Does life insurance really pay out?
Some people wonder, “If I get life insurance, can I be confident my loved ones will get the money I intended for them?” Here at TruStage, in the vast majority of cases, the answer is “yes.” In this article we’ll look at the exceptions, reasons life insurance companies refuse claims, and how you can help make sure your beneficiaries get the benefit of your life insurance policy.
The Vast Majority of Life Insurance Policies Pay Out
Americans believe in life insurance. That’s why by the end of 2018 life insurance coverage in the United States totaled $19.6 trillion. That year, life insurance companies paid more than $290 billion in benefits.
People get life insurance with the expectation that if they pass away during the period of coverage, their policies will help their loved ones financially. But there are times when a company has no choice but to decline to pay a death benefit. In 2019, TruStage paid 94.7% of its life insurance claims, 66% of which were paid in ten days or less.
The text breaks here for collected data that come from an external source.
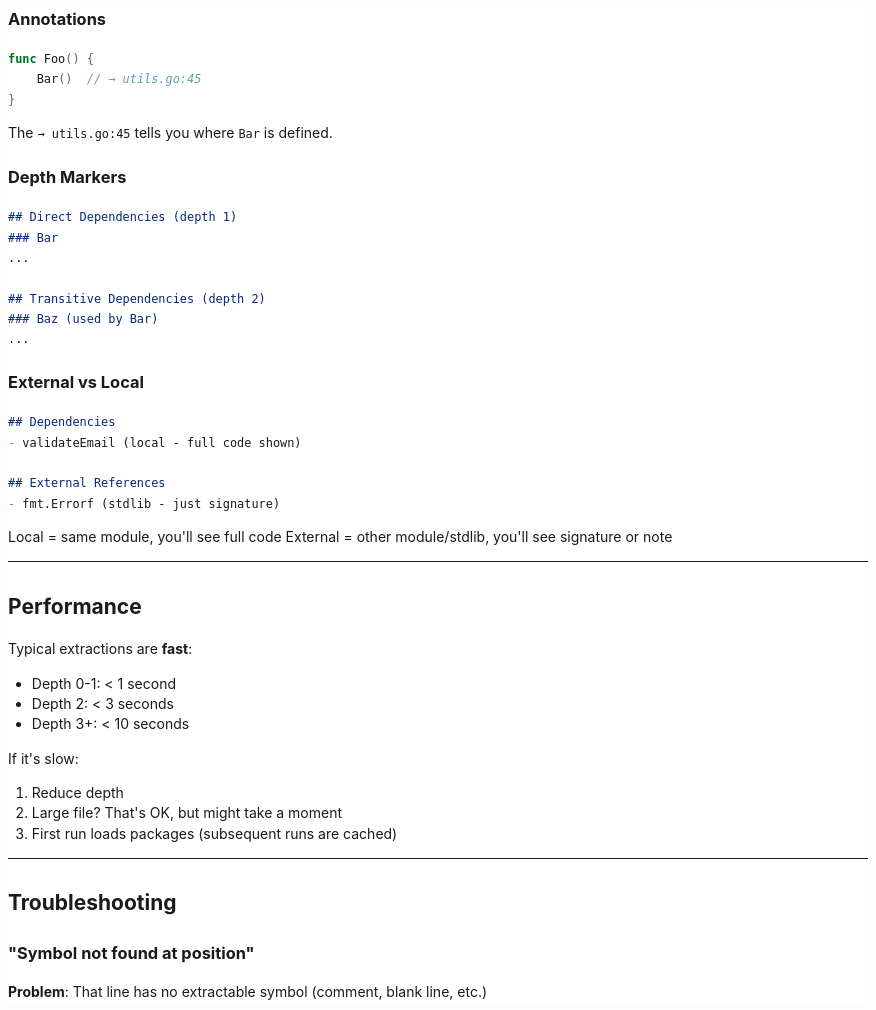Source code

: ### Annotations
```go
func Foo() {
    Bar()  // → utils.go:45
}
```
The `→ utils.go:45` tells you where `Bar` is defined.

### Depth Markers
```markdown
## Direct Dependencies (depth 1)
### Bar
...

## Transitive Dependencies (depth 2)
### Baz (used by Bar)
...
```

### External vs Local
```markdown
## Dependencies
- validateEmail (local - full code shown)

## External References
- fmt.Errorf (stdlib - just signature)
```

Local = same module, you'll see full code
External = other module/stdlib, you'll see signature or note

---

## Performance

Typical extractions are **fast**:
- Depth 0-1: < 1 second
- Depth 2: < 3 seconds
- Depth 3+: < 10 seconds

If it's slow:
1. Reduce depth
2. Large file? That's OK, but might take a moment
3. First run loads packages (subsequent runs are cached)

---

## Troubleshooting

### "Symbol not found at position"
**Problem**: That line has no extractable symbol (comment, blank line, etc.)

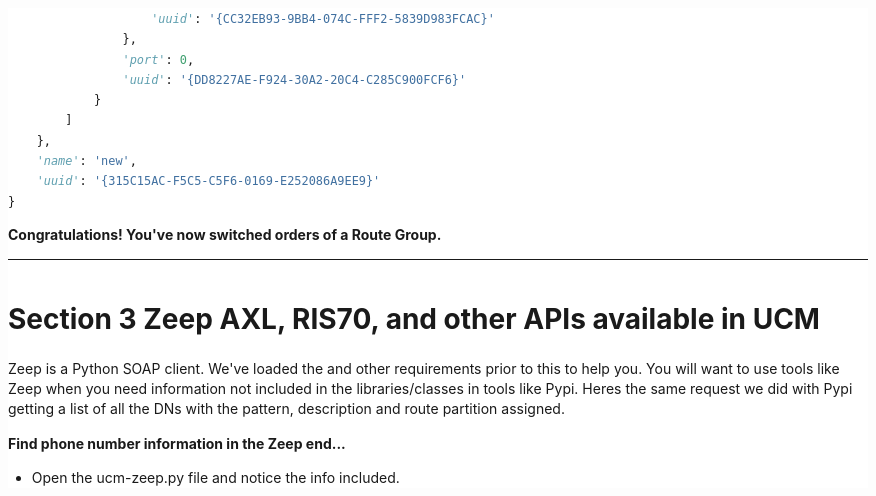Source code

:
 ```python
                    'uuid': '{CC32EB93-9BB4-074C-FFF2-5839D983FCAC}'
                },
                'port': 0,
                'uuid': '{DD8227AE-F924-30A2-20C4-C285C900FCF6}'
            }
        ]
    },
    'name': 'new',
    'uuid': '{315C15AC-F5C5-C5F6-0169-E252086A9EE9}'
}

```
**Congratulations! You've now switched orders of a Route Group.**
___
# Section 3 Zeep AXL, RIS70, and other APIs available in UCM

Zeep is a Python SOAP client. We've loaded the and other requirements
prior to this to help you. You will want to use tools like Zeep when you
need information not included in the libraries/classes in tools like
Pypi. Heres the same request we did with Pypi getting a list of all the
DNs with the pattern, description and route partition assigned.

**Find phone number information in the Zeep end...**

-   Open the ucm-zeep.py file and notice the info included.
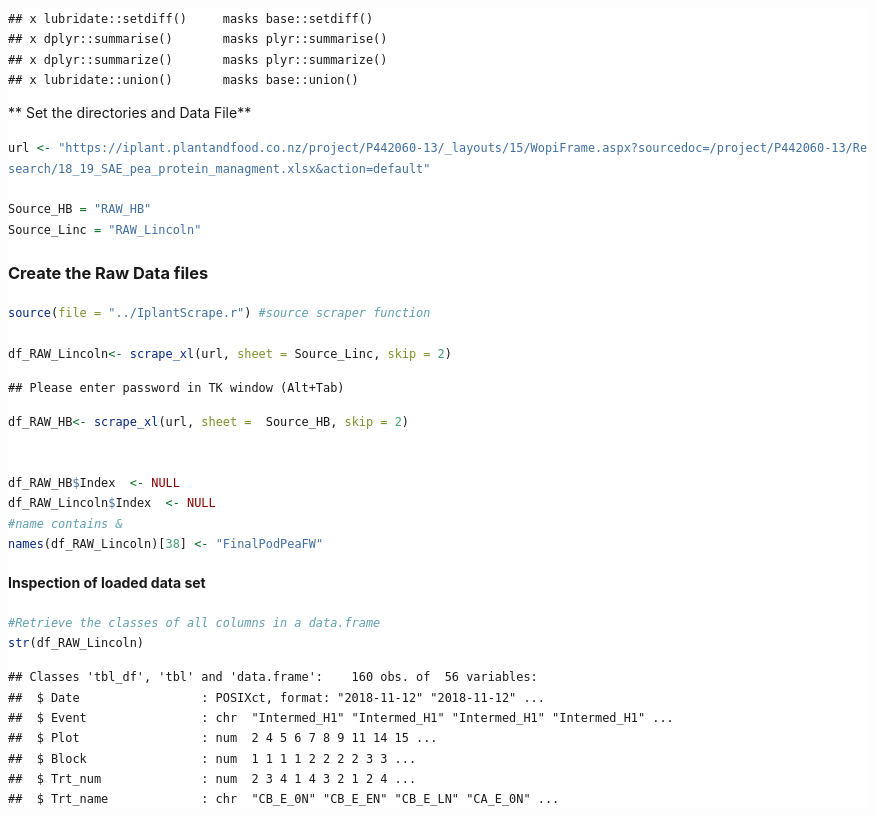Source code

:     ## x lubridate::setdiff()     masks base::setdiff()
    ## x dplyr::summarise()       masks plyr::summarise()
    ## x dplyr::summarize()       masks plyr::summarize()
    ## x lubridate::union()       masks base::union()

\*\* Set the directories and Data
File\*\*

``` r
url <- "https://iplant.plantandfood.co.nz/project/P442060-13/_layouts/15/WopiFrame.aspx?sourcedoc=/project/P442060-13/Research/18_19_SAE_pea_protein_managment.xlsx&action=default"

Source_HB = "RAW_HB"
Source_Linc = "RAW_Lincoln"
```

### Create the Raw Data files

``` r
source(file = "../IplantScrape.r") #source scraper function 

df_RAW_Lincoln<- scrape_xl(url, sheet = Source_Linc, skip = 2)
```

    ## Please enter password in TK window (Alt+Tab)

``` r
df_RAW_HB<- scrape_xl(url, sheet =  Source_HB, skip = 2)


df_RAW_HB$Index  <- NULL
df_RAW_Lincoln$Index  <- NULL
#name contains &
names(df_RAW_Lincoln)[38] <- "FinalPodPeaFW"
```

#### Inspection of loaded data set

``` r
#Retrieve the classes of all columns in a data.frame 
str(df_RAW_Lincoln)
```

    ## Classes 'tbl_df', 'tbl' and 'data.frame':    160 obs. of  56 variables:
    ##  $ Date                 : POSIXct, format: "2018-11-12" "2018-11-12" ...
    ##  $ Event                : chr  "Intermed_H1" "Intermed_H1" "Intermed_H1" "Intermed_H1" ...
    ##  $ Plot                 : num  2 4 5 6 7 8 9 11 14 15 ...
    ##  $ Block                : num  1 1 1 1 2 2 2 2 3 3 ...
    ##  $ Trt_num              : num  2 3 4 1 4 3 2 1 2 4 ...
    ##  $ Trt_name             : chr  "CB_E_0N" "CB_E_EN" "CB_E_LN" "CA_E_0N" ...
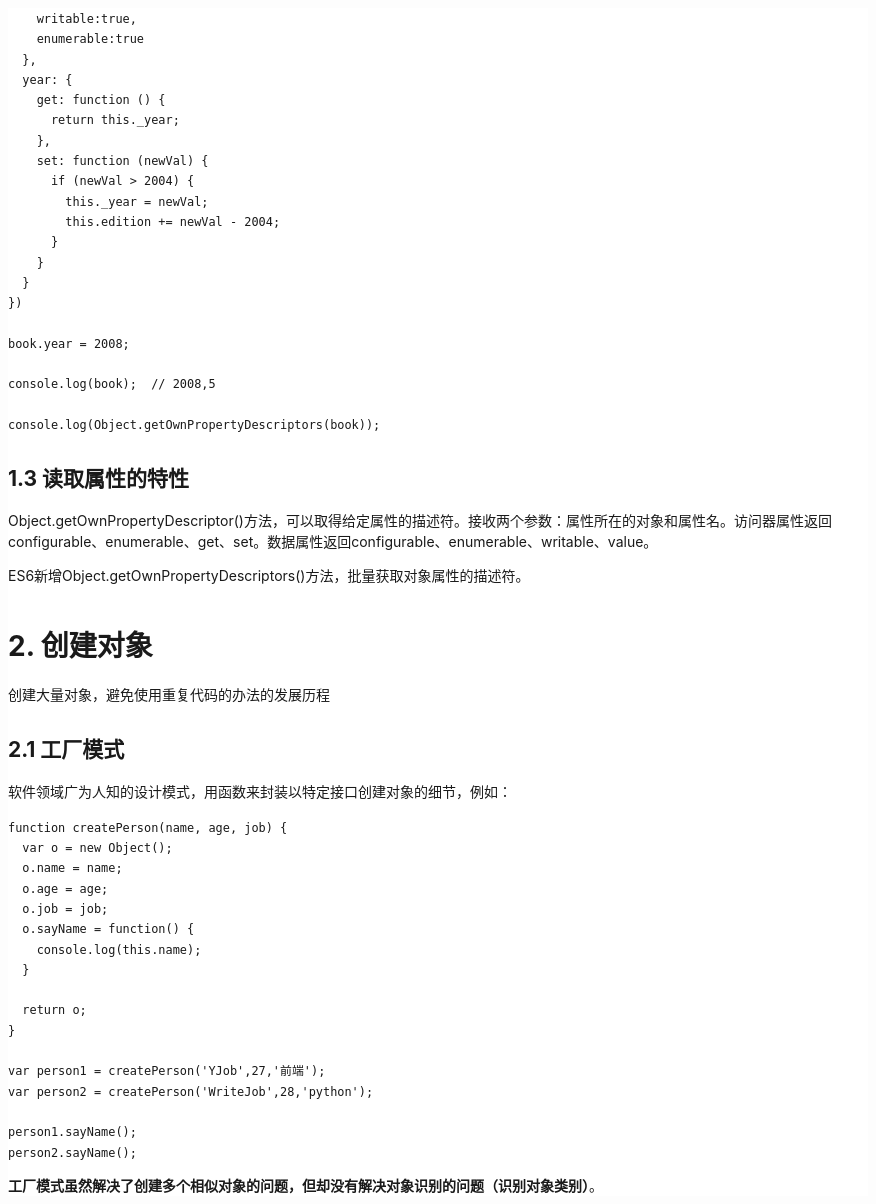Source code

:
 ```
    writable:true,
    enumerable:true
  },
  year: {
    get: function () {
      return this._year;
    },
    set: function (newVal) {
      if (newVal > 2004) {
        this._year = newVal;
        this.edition += newVal - 2004;
      }
    }
  }
})

book.year = 2008;

console.log(book);  // 2008,5

console.log(Object.getOwnPropertyDescriptors(book));
```

## 1.3 读取属性的特性

Object.getOwnPropertyDescriptor()方法，可以取得给定属性的描述符。接收两个参数：属性所在的对象和属性名。访问器属性返回configurable、enumerable、get、set。数据属性返回configurable、enumerable、writable、value。

ES6新增Object.getOwnPropertyDescriptors()方法，批量获取对象属性的描述符。

# 2. 创建对象

创建大量对象，避免使用重复代码的办法的发展历程

## 2.1 工厂模式

软件领域广为人知的设计模式，用函数来封装以特定接口创建对象的细节，例如：
```
function createPerson(name, age, job) {
  var o = new Object();
  o.name = name;
  o.age = age;
  o.job = job;
  o.sayName = function() {
    console.log(this.name);
  }

  return o;
}

var person1 = createPerson('YJob',27,'前端');
var person2 = createPerson('WriteJob',28,'python');

person1.sayName();
person2.sayName();
```
**工厂模式虽然解决了创建多个相似对象的问题，但却没有解决对象识别的问题（识别对象类别）**。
What happened in the other cases? There are very specific—and avoidable—reasons policies aren’t paid. Understanding them can help you head off a problem for your loved ones if and when they need to collect on your life policy.
Reasons Life Insurance Claims are Denied
Reason One: Failure to Pay Premiums
This is the number one reason claims are denied. Premiums (the money you pay the insurance company for your coverage) go unpaid for several reasons. Sometimes people simply forget to make payments. Other times, they decide they don’t need the coverage and stop paying. Sometimes they want to pay but can’t come up with the money. In most cases, the insurance company will give the policyholder a “grace period” (generally 30 days) to catch up on a payment. After that, however, the coverage will be cancelled, with or without notice from the company. Too often, beneficiaries file a claim on a life insurance policy of a loved one they’ve lost only to find that their loved one stopped paying on it months or years earlier. If you’re struggling to pay your life insurance, contact your company and see if they can work with you to keep your policy in force.
Reason Two: Undisclosed Health Issue
Failing to tell the insurance company about a health issue you know you have—say, high blood pressure, a smoking habit, etc.—can also result in a denial of your claim, even if the cause of death is not directly related to the health issue you failed to report, and even if the contestability period is over. In legal and insurance terms, that is known as “material misrepresentation,” and chances are there’s a clause in your policy that deals with it. It’s very important to answer all the questions the insurance company asks truthfully and to the best of your ability. It’s better to pay more for coverage than to have the protection you’ve been paying for denied because of an issue of this kind.
Reason Three: Suicide
Most life insurance policies contain a suicide clause that states the insurance company does not have to pay the claim if the person covered dies by suicide within a given period of time—usually, one to two years from the date the policy goes into effect. If the death comes before that period is up, the beneficiary gets only the money the policy holder paid into the insurance policy, not the larger death benefit the policy owner intended for the policy to pay.
Reason Four: Cause of Death Not Covered
Most policies state “exclusions”—causes of death not covered by the life insurance. Suicide is one example. A more common problem is that policy purchased was not intended to cover all manners of death. Accidental Death and Dismemberment (AD&D) is a kind of coverage that will pay a death benefit if the cause of death is a covered accident, but generally won’t pay if it’s an illness, a heart attack, or some other non-accident-related medical emergency. It’s important to know what kind of coverage you have and make sure it matches with the kind of coverage you want.
Other Reasons Life Claims Are Denied
Often life insurance policies will exclude coverage for lifestyle practices and hobbies that are considered high risk—skydiving, for instance. An “Act of War exclusion” applies to people who spend significant time in countries where armed conflict is taking place. If someone dies while doing something illegal, the insurance company can deny the claim. And some policies won’t cover you if you buy them in the United States but are living outside the country when you die. Check your policy to see if any of these apply.
And Don’t Forget to List Your Beneficiary
Great Uncle Al told you he wanted you to get the money from his life insurance policy. But he passed away without making it official with the insurance company. In this case the insurance company will pay the claim, but the money will go to his estate, not to you. After a long and fairly involved legal process called probate, you might eventually get the money, but the whole hassle can be avoided simply by making sure beneficiary designations are up to date.
Ask Questions and Review Your Policy
When you sign up for life insurance, you’re signing a contract. Like all contracts, you should read your policy closely so that you understand what it does and doesn’t cover. That and making sure your beneficiaries are up to date will help make sure your loved ones get the life insurance money you want them to have.